Pick out every line in the entries below that contains the word "plot", and copy each of those lines.
==*==
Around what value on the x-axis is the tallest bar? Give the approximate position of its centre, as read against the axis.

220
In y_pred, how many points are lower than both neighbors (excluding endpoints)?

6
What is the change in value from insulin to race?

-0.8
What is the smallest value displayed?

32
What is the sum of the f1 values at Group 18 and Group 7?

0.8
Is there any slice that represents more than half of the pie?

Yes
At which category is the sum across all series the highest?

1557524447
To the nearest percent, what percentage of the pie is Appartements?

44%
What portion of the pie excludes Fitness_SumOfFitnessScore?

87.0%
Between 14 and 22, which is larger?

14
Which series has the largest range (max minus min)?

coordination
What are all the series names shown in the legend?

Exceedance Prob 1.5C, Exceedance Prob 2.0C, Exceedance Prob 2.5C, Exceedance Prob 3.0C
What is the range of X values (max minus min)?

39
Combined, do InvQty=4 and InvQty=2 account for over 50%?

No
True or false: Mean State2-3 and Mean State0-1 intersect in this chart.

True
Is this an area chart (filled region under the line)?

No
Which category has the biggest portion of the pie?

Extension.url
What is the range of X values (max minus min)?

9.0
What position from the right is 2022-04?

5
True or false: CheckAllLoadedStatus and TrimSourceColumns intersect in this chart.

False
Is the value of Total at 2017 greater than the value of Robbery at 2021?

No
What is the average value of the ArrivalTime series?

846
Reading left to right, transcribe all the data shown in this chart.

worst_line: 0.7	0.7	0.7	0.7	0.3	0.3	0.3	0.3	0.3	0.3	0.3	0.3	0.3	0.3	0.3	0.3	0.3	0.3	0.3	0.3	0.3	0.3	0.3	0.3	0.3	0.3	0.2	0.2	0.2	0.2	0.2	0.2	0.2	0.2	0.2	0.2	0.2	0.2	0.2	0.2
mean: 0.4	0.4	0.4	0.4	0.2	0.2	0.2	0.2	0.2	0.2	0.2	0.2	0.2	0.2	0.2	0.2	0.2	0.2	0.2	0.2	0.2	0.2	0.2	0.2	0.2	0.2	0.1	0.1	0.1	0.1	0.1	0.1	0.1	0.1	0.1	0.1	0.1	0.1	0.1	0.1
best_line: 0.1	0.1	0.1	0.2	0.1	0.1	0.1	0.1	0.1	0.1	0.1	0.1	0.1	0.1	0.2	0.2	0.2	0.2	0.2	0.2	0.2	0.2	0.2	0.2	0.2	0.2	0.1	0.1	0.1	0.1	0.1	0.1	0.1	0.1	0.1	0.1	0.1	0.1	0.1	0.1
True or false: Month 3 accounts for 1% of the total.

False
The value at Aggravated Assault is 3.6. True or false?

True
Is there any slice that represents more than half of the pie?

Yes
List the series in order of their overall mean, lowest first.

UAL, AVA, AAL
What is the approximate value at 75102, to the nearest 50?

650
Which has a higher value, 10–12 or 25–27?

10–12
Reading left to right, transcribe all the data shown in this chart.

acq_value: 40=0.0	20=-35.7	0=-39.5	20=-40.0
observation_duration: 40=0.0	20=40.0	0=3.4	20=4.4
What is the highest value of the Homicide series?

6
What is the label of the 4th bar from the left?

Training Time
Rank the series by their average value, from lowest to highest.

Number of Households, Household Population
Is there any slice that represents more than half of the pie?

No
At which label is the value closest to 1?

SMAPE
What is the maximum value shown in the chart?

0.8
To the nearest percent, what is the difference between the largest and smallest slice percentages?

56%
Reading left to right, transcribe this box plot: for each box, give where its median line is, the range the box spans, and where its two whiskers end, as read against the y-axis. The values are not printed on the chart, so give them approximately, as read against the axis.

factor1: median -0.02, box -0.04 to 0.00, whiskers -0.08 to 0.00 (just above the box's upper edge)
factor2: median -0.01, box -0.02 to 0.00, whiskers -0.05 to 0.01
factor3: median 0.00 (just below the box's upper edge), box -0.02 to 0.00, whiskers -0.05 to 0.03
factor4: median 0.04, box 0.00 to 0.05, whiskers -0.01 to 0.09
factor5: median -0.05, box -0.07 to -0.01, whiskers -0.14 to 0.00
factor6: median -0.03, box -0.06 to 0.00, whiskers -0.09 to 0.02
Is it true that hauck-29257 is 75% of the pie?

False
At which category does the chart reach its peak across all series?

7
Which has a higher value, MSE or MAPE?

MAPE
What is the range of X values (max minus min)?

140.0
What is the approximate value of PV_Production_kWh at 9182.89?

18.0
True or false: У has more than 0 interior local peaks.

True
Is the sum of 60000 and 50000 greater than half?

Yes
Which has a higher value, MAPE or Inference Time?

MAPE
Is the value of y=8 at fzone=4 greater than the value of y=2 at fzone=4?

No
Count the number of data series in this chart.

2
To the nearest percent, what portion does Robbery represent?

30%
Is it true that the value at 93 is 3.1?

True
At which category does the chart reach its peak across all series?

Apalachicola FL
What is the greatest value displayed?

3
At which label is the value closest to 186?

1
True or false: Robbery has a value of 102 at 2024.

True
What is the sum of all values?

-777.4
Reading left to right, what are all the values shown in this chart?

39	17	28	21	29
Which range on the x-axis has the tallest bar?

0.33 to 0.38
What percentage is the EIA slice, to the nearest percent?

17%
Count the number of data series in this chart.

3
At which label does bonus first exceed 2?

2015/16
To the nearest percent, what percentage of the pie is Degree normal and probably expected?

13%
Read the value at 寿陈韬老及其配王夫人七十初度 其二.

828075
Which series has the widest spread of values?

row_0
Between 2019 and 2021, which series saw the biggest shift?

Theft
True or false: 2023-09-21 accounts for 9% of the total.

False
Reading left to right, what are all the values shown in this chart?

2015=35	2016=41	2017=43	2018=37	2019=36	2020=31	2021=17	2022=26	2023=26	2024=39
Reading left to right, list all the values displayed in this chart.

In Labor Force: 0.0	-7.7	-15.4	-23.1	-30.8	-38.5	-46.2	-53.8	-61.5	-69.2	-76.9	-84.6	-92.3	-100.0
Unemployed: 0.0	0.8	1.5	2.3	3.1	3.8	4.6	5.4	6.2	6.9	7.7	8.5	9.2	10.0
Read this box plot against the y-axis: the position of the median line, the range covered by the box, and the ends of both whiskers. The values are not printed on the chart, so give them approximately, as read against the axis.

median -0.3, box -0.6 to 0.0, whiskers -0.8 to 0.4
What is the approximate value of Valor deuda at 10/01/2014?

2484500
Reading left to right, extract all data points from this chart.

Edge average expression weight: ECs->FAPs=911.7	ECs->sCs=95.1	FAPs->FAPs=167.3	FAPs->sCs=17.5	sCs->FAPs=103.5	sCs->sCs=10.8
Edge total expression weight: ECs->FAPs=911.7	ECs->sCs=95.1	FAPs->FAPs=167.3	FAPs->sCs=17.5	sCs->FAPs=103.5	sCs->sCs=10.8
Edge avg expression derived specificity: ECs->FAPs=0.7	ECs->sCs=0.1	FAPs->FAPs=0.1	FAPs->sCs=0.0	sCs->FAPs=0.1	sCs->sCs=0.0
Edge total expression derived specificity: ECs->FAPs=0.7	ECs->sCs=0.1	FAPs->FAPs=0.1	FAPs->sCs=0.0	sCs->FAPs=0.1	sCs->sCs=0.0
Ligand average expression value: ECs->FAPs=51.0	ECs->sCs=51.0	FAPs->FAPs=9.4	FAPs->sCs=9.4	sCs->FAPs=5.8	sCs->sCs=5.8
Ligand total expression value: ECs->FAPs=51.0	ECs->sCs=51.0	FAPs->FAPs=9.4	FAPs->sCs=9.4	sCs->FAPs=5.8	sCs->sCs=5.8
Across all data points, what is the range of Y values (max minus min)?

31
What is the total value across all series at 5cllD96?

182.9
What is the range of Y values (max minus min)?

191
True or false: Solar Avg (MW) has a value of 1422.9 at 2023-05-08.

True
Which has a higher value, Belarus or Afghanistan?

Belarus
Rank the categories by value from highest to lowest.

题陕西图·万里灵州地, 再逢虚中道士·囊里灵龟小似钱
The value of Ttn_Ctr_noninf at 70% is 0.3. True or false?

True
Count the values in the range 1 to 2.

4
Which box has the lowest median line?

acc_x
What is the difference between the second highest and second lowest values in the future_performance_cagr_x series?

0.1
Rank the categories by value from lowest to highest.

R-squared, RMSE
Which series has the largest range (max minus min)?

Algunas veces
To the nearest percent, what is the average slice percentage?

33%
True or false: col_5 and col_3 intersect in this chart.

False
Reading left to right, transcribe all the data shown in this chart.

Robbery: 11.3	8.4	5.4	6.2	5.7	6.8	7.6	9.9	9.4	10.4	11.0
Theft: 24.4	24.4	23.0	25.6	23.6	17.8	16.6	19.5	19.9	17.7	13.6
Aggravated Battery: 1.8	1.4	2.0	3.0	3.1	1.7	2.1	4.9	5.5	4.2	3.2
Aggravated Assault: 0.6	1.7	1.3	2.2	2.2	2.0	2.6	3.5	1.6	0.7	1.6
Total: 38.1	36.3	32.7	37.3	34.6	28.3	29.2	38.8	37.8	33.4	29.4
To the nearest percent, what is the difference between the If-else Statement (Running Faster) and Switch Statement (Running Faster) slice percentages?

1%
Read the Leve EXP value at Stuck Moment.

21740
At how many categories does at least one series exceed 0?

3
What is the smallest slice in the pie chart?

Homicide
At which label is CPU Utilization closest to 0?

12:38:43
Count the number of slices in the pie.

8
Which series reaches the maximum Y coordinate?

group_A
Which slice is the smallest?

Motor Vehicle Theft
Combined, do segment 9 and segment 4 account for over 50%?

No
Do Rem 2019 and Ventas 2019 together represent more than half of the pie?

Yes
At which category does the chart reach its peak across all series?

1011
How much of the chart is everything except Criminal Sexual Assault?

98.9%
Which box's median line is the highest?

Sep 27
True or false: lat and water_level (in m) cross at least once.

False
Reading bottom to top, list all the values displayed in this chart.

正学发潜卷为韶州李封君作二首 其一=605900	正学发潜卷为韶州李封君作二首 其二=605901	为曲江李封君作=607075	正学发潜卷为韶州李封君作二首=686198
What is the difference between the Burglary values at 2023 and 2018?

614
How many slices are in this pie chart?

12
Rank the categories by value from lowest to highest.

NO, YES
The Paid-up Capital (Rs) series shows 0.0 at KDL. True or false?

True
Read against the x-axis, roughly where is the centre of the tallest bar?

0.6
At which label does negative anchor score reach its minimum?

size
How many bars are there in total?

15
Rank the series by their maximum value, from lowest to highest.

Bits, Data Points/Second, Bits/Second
==*==
### RESULT FOR THIS EXERCISE
Reading left to right, transcribe this box plot: for each box, give where its median line is, the range the box spans, and where its two whiskers end, as read against the y-axis. The values are not printed on the chart, so give them approximately, as read against the axis.
Read this box plot against the y-axis: the position of the median line, the range covered by the box, and the ends of both whiskers. The values are not printed on the chart, so give them approximately, as read against the axis.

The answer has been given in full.